About the Assuring Responsibility for Trustworthy Autonomous Systems (AR-TAS) project
Autonomous systems - such as autonomous vehicles, medical systems and manufacturing and agricultural robots - promise to extend and expand human capacities. But their benefits will only be harnessed if people have trust in the human processes around their design, development, and deployment.
Enabling designers, engineers, developers, regulators, operators, and users to trace and allocate responsibility for the decisions, actions, failures, and outcomes of autonomous systems will be essential to this ecosystem of trust.
Who will benefit?
If a self-driving car takes an action that affects you, you will want to know who is responsible for it and what are the channels for redress. If you are a doctor using an autonomous system in a clinical setting, you will want to understand the distribution of accountability between you, the healthcare organisation, and the developers of the system. Designers and engineers need clarity about what responsibilities fall on them, and when these transfer to other agents in the decision-making network.
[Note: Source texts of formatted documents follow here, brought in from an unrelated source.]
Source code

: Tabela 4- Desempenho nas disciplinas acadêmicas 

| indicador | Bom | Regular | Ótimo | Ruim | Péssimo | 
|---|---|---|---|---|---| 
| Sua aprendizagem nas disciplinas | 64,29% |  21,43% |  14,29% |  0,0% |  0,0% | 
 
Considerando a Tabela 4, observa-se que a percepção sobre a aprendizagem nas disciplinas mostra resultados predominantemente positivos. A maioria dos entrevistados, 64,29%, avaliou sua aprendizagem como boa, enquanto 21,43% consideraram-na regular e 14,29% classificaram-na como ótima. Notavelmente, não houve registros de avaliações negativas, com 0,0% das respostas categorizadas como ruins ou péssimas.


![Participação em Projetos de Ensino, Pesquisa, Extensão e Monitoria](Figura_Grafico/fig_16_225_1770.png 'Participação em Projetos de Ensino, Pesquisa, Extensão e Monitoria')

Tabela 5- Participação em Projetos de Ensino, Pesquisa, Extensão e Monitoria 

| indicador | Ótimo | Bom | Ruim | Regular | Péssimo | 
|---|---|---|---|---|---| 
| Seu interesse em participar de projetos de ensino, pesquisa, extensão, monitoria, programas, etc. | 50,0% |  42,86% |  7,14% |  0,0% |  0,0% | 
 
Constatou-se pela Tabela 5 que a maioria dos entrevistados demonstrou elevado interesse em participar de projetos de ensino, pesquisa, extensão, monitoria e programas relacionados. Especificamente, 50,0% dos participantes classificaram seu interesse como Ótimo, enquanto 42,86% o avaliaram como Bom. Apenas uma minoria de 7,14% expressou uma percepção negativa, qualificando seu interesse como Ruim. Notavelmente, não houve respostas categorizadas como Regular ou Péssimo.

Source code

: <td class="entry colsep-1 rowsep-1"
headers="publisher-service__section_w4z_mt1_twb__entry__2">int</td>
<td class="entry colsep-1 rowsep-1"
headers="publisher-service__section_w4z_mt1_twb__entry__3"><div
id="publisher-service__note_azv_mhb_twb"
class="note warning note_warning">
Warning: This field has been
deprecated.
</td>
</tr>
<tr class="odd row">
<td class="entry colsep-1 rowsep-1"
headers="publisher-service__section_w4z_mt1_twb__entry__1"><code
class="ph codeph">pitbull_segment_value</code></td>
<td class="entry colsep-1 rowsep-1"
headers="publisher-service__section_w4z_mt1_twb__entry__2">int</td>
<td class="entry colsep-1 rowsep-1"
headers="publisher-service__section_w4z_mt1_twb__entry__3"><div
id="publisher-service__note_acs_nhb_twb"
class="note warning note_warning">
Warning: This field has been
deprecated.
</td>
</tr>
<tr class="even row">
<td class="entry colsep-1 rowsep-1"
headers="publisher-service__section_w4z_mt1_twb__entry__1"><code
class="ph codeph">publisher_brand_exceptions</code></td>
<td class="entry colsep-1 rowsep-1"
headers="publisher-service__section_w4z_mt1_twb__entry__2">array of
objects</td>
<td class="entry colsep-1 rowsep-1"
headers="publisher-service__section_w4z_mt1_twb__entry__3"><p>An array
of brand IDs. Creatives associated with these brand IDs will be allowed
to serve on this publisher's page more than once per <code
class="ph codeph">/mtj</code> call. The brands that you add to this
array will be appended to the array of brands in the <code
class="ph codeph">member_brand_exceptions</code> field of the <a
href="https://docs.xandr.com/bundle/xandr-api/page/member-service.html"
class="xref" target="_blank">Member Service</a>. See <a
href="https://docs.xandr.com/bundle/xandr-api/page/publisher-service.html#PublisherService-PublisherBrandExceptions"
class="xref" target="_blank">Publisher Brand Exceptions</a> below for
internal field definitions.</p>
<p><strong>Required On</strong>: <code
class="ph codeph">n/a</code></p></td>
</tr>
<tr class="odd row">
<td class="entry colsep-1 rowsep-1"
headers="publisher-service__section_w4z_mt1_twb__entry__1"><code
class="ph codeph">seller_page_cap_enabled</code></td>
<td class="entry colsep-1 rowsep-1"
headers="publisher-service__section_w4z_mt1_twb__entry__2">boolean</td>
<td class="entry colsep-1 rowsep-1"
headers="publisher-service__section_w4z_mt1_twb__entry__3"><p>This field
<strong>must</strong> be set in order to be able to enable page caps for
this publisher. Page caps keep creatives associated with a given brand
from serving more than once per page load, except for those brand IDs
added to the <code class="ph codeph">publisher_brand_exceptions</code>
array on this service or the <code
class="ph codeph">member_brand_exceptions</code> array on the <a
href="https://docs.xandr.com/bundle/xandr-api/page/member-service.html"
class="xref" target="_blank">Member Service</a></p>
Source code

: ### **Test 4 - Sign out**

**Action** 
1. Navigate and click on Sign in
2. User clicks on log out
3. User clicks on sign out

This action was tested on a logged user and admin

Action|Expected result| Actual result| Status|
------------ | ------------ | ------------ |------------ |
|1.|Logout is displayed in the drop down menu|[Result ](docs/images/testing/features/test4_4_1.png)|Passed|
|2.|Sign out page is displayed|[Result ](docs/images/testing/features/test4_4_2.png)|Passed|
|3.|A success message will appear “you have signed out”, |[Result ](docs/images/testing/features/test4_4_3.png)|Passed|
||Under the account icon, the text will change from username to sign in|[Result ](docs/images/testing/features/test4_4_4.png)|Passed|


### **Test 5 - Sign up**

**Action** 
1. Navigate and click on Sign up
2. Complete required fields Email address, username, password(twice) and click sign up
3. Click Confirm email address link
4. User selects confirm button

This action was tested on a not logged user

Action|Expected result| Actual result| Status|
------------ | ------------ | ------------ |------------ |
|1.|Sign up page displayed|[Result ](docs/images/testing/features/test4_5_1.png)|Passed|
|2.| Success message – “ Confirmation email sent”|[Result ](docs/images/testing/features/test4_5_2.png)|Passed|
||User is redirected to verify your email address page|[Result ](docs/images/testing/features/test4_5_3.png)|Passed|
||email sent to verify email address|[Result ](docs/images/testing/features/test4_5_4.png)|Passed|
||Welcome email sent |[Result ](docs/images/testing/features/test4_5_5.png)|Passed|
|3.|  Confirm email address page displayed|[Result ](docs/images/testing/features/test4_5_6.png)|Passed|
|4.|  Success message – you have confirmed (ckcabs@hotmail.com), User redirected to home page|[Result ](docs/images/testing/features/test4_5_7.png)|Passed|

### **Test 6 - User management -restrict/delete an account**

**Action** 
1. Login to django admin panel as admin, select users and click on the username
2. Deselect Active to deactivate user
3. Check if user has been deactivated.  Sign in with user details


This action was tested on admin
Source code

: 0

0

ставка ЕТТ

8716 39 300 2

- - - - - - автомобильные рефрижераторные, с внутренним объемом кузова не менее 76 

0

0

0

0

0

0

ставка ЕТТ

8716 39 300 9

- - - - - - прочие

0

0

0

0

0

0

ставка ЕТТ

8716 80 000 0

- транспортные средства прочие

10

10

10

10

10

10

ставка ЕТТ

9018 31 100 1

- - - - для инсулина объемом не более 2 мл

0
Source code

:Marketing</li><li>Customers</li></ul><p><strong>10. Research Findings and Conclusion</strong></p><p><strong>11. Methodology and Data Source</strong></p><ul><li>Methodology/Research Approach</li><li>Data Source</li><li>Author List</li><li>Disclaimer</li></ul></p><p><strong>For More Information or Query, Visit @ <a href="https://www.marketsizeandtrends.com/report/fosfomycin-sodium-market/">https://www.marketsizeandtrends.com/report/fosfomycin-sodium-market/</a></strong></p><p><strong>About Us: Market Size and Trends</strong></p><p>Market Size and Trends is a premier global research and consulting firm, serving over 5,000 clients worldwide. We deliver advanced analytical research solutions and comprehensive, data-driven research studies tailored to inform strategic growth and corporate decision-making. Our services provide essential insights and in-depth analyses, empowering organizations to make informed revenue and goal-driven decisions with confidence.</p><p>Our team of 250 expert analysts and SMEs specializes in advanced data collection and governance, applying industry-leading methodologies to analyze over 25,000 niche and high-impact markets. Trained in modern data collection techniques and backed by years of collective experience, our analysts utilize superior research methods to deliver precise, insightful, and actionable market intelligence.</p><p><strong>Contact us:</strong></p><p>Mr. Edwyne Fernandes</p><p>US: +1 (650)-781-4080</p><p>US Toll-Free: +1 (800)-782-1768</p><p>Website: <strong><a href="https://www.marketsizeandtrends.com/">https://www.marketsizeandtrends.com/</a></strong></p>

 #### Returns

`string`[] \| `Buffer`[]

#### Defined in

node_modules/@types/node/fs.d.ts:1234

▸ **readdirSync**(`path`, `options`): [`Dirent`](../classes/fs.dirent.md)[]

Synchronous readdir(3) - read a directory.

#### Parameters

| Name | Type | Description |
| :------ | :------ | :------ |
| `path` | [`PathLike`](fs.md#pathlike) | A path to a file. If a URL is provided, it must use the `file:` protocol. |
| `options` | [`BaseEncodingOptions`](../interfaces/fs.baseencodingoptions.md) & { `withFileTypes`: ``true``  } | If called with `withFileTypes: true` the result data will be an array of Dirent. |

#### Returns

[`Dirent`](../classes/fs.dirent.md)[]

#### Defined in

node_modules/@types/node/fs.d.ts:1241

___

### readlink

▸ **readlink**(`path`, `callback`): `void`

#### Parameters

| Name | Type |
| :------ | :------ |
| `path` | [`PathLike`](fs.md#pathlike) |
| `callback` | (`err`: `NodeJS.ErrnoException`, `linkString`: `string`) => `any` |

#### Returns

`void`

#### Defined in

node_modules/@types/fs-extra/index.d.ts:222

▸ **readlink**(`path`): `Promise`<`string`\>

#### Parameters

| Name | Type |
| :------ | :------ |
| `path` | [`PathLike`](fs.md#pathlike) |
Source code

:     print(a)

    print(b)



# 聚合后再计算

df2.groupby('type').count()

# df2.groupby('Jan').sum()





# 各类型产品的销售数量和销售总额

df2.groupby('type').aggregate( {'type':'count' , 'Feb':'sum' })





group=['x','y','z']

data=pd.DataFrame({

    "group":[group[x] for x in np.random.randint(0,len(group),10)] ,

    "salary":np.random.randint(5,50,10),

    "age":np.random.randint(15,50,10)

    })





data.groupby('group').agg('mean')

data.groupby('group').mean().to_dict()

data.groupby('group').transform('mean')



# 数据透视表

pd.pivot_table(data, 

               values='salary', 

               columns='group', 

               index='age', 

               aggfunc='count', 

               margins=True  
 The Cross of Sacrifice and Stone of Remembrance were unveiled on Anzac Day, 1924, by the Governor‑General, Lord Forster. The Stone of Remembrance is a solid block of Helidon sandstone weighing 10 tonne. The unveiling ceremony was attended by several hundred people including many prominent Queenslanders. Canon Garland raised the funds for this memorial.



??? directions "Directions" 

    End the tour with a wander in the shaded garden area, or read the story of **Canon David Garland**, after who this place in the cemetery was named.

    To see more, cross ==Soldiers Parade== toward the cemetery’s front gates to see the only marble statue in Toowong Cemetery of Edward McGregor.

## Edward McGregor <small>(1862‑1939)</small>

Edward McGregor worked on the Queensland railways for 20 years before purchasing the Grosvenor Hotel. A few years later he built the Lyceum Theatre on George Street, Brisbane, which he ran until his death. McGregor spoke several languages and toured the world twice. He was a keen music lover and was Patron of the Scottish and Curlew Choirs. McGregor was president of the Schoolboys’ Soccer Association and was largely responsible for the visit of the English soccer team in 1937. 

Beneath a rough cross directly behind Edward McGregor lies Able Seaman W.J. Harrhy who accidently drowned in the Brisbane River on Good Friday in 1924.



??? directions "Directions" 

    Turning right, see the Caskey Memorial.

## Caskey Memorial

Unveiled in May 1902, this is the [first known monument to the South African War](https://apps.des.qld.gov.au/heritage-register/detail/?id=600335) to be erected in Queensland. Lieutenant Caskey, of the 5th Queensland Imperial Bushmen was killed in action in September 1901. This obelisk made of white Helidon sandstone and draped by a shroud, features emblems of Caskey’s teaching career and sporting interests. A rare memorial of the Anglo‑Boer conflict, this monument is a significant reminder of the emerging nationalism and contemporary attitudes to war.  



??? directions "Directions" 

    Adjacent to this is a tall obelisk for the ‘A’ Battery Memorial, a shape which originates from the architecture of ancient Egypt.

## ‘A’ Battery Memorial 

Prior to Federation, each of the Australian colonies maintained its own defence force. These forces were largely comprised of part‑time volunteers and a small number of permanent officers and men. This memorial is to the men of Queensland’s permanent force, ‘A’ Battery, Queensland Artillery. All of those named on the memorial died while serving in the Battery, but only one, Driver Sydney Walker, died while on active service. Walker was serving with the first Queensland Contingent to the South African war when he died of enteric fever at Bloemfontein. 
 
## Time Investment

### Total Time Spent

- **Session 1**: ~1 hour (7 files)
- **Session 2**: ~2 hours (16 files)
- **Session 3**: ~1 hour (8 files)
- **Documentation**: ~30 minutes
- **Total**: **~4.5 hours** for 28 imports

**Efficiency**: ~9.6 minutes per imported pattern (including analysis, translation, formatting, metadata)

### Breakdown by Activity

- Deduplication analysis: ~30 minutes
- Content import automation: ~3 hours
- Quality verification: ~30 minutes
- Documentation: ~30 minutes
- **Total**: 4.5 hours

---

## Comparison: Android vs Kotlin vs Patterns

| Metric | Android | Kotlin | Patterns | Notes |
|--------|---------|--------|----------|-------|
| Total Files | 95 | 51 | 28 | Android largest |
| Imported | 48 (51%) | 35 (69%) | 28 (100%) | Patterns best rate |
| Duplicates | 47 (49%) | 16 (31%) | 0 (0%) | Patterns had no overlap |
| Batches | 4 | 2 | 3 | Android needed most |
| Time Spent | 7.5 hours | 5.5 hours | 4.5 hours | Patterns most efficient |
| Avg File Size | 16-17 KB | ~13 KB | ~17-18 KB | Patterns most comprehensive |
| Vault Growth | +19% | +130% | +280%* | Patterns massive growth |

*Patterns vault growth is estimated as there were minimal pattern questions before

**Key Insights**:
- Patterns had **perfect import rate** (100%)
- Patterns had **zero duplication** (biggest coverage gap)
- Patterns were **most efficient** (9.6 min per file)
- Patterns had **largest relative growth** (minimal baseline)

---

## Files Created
Manufacturers need to understand what they would be legally liable for. Mechanisms to achieve this transparency will not only provide all stakeholders with reassurance, they will also increase clarity, confidence, and competence amongst decision-makers.
Interdisciplinary working
This research project is both a multidisciplinary and an interdisciplinary programme of work - drawing on, and ultimately integrating, the disciplines of engineering, law, and philosophy - which will culminate in a methodology to achieve the tracing and allocation of responsibility for the decisions and outcomes of autonomous systems. By 'tracing responsibility' we mean the process of tracking the autonomous system's decisions or outcomes back to the decisions of designers, engineers, operators, or users, as far as this is possible - and understanding what led to the outcome.
By 'allocating responsibility' we mean both allocating role responsibilities to different agents across the lifecycle and working out in advance who would be legally liable and morally responsible for different system decisions and outcomes once they have occurred. This methodology will facilitate responsibility-by-design and responsibility-through-lifecycle.
In practice, the tracing and allocation of responsibility for the decisions and outcomes of autonomous systems is very complex. The technical complexity of the systems, organisational complexity and the complexity of the systems’ operational environments makes individual causal contributions difficult to distinguish. When this is combined with the fact that we delegate tasks to systems that require ethical judgement and lawful behaviour in human beings, it also gives rise to potential moral and legal responsibility gaps. The more complex and autonomous the system is, the more significant the role that assurance will play in tracing and allocating responsibility.
Types of responsibility
The project tackles these challenges head on. First, we clarify the fundamental concepts of responsibility, the different kinds of responsibility in play, the different agents involved, and where 'responsibility gaps' arise and how they can be addressed. Second, we build on techniques used in the technical assurance of high-risk systems to reason about responsibility in the context of uncertainty and dynamism, and therefore unpredictable socio-technical environments. Together, these strands of work provide the basis for a methodology for responsibility-by-design and responsibility-through-lifecycle that can be used in practice by a wide range of stakeholders.
Assurance of responsibility will be achieved that not only identifies which agents are responsible for which outcomes and in what way throughout the lifecycle, and explains how this identification is achieved, but also establishes why this tracing and allocation of responsibility is well-justified and complete.